Broad Thinking. Narrowcasting.
By: Ken Goldberg
In: Uncategorized13 Mar 2007
Just back from three days in Las Vegas, where the locals are still talking about the disastrous NBA All-Star weekend. The 2007 GlobalShop Conference was certainly more sedate, and from what the cab drivers told us, attracted better tippers. Here are some thoughts based on what was seen and heard at the show.
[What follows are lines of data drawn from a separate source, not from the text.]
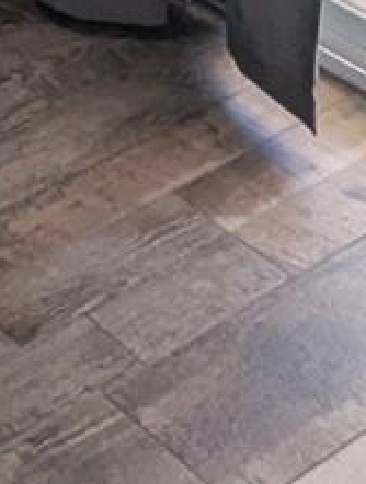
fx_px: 1235
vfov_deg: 13.3
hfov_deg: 10.6
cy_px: -785
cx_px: -781
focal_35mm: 88
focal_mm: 1.95
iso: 92
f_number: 2.2
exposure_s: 1/120
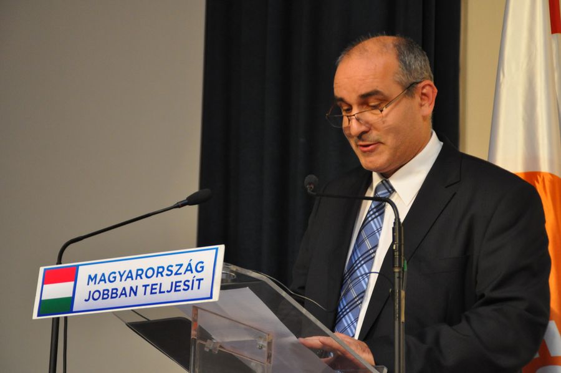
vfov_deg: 10.6
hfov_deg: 15.9
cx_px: 280
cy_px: 186
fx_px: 2008
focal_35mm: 129
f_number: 5.6
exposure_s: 1/80
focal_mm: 86
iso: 1600
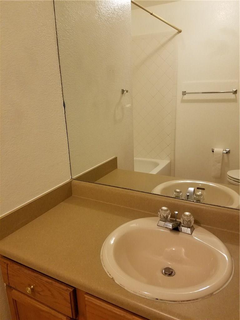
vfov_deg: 67.3
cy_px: 160
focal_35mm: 26
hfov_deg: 53.1
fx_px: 240
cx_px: 120
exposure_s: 1/24
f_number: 1.7
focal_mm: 4.2
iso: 200
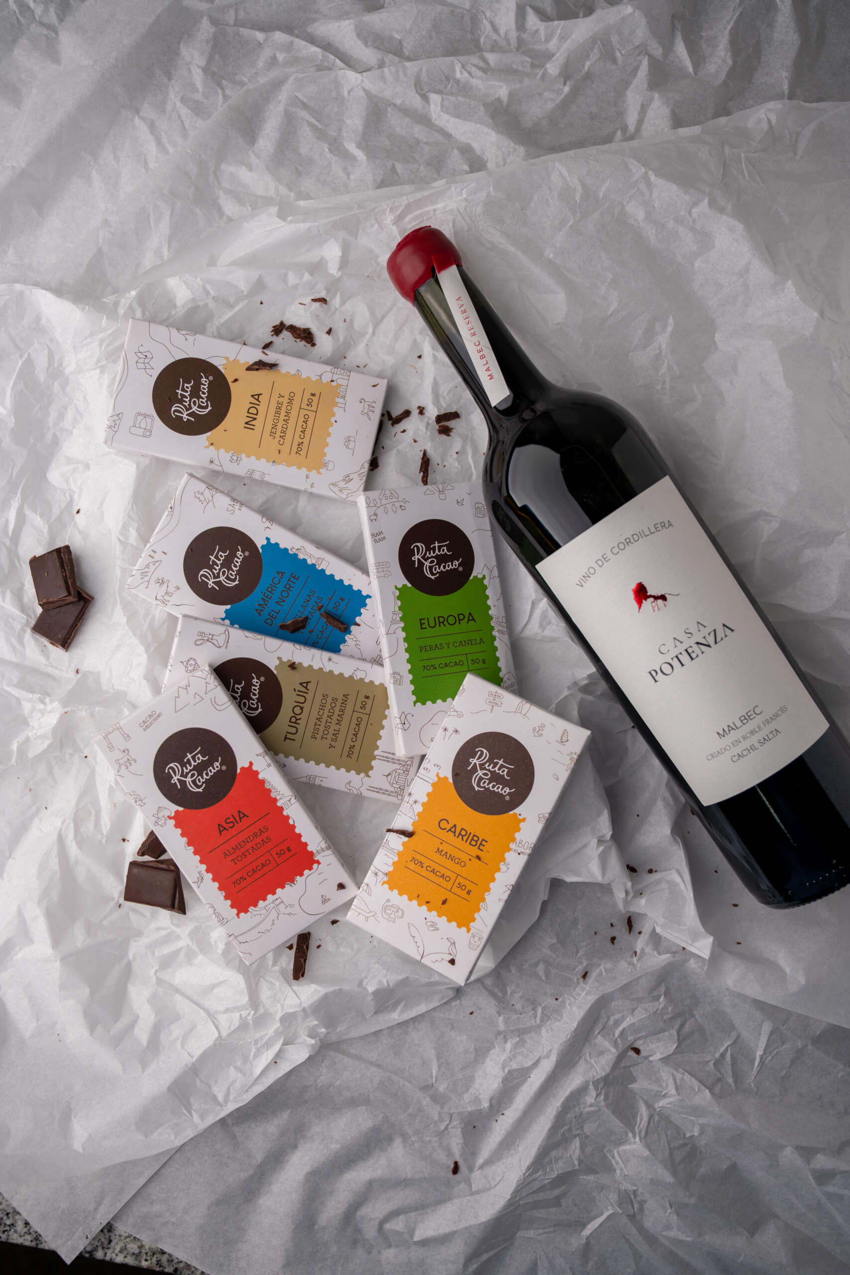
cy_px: 638
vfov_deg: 57.2
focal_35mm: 33
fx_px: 1169
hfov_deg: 40.0
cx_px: 425
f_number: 4
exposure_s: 1/320
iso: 125
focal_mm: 33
The digital signage sessions and the digital signage area of the floor both attracted significant traffic, in contrast to previous years. Sessions took on a tone of experiential sharing, rather than pie-in-the-sky forecasts. One topic that came up several times was continuing discussion around measurement. It seems that the advertisers and their agencies are anxious to evaluate out of home networks in terms and measures that are analogous to traditional media outlets. In quizzing several neutral parties, none questioned the efficacy of digital signage. We are clearly over that hurdle. At issue is the relative value of one network to another, one location to another, even one day part to another. Measurement services will begin to emerge, as discussed in a previous entry entitled “Wallet Share: Measuring the Impact of Digital Signage”. Of equal importance, analytical tools such as DS-IQ’s Uplift Analytics Service will enable retailers in particular to make some sense of the combination of media player logs and POS data.
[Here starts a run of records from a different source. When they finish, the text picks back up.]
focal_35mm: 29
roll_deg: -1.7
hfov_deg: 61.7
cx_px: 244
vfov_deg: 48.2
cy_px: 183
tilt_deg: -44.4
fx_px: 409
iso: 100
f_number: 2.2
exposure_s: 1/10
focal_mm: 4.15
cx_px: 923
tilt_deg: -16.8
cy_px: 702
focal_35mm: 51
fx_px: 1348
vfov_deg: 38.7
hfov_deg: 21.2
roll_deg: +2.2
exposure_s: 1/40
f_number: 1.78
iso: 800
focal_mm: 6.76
The exhibit floor of a tradeshow is a wonderful barometer of how digital media has become an accepted and expected part of business and everyday life. The vast majority of booths had at least one digital display, and many booths had several. I found it ironic that there were lots of booths with mannequins, fronted by digital displays. As we saw at NRF’s X07 exhibit in January, the day is not far off where the customer will become his/her own mannequin! With so many displays flashing as you walk the aisles, never was it so clear that content is, and always will be, king. Don’t take shortcuts there.
Speaking of exhibits, I was encouraged by the evolution of the Digital Store section of the show. There was a lot for attendees to take in, and needless to say, lots and lots of large digital screens. What struck me was what wasn’t on display in most digital signage technology booths: the media players. At RDM’s booth, our workhorse NEOCAST Media Player XF and HD-ready NEOCAST Media Player Z were perched on small shelves under our two 32” screens. We like to talk about purpose-built appliances with embedded software that are in fact media players and nothing else. It occurred to me that the hidden players in other booths were hidden for a reason: they are off-the-shelf PCs loaded with add-on software to give them media player capabilities. Therein lies the rub: they are PCs first and always, and calling them anything else is questionable semantics. I would hide them too, if they were part of our solution. The truth is, not a lot of retail CIOs relish the thought of remote management of hundreds or thousands of unattended PCs. We consider ourselves a software-centric solutions company, and part of our solution is deployed as embedded firmware on the rugged media player appliance platform. Why hide it in a cabinet if it works?